Task to carry out - Return, word for word, only the lines of the data below that lie between the line with "left eye: (217, 85)" and the line with "right elbow: (150, 235)", those two lines included.

Landmark coordinate records:
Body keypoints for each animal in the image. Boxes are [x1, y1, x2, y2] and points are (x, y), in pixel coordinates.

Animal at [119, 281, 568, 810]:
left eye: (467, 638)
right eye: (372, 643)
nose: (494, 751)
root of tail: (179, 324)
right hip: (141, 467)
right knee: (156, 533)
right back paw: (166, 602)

--

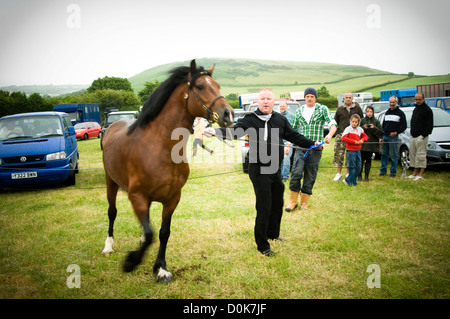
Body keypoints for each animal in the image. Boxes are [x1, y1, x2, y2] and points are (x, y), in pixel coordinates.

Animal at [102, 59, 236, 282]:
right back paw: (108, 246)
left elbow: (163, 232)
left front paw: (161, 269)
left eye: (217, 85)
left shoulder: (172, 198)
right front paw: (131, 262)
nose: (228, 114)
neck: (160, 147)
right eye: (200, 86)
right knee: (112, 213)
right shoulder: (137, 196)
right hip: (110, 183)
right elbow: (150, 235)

Reply to the exercise -
left eye: (217, 85)
left shoulder: (172, 198)
right front paw: (131, 262)
nose: (228, 114)
neck: (160, 147)
right eye: (200, 86)
right knee: (112, 213)
right shoulder: (137, 196)
right hip: (110, 183)
right elbow: (150, 235)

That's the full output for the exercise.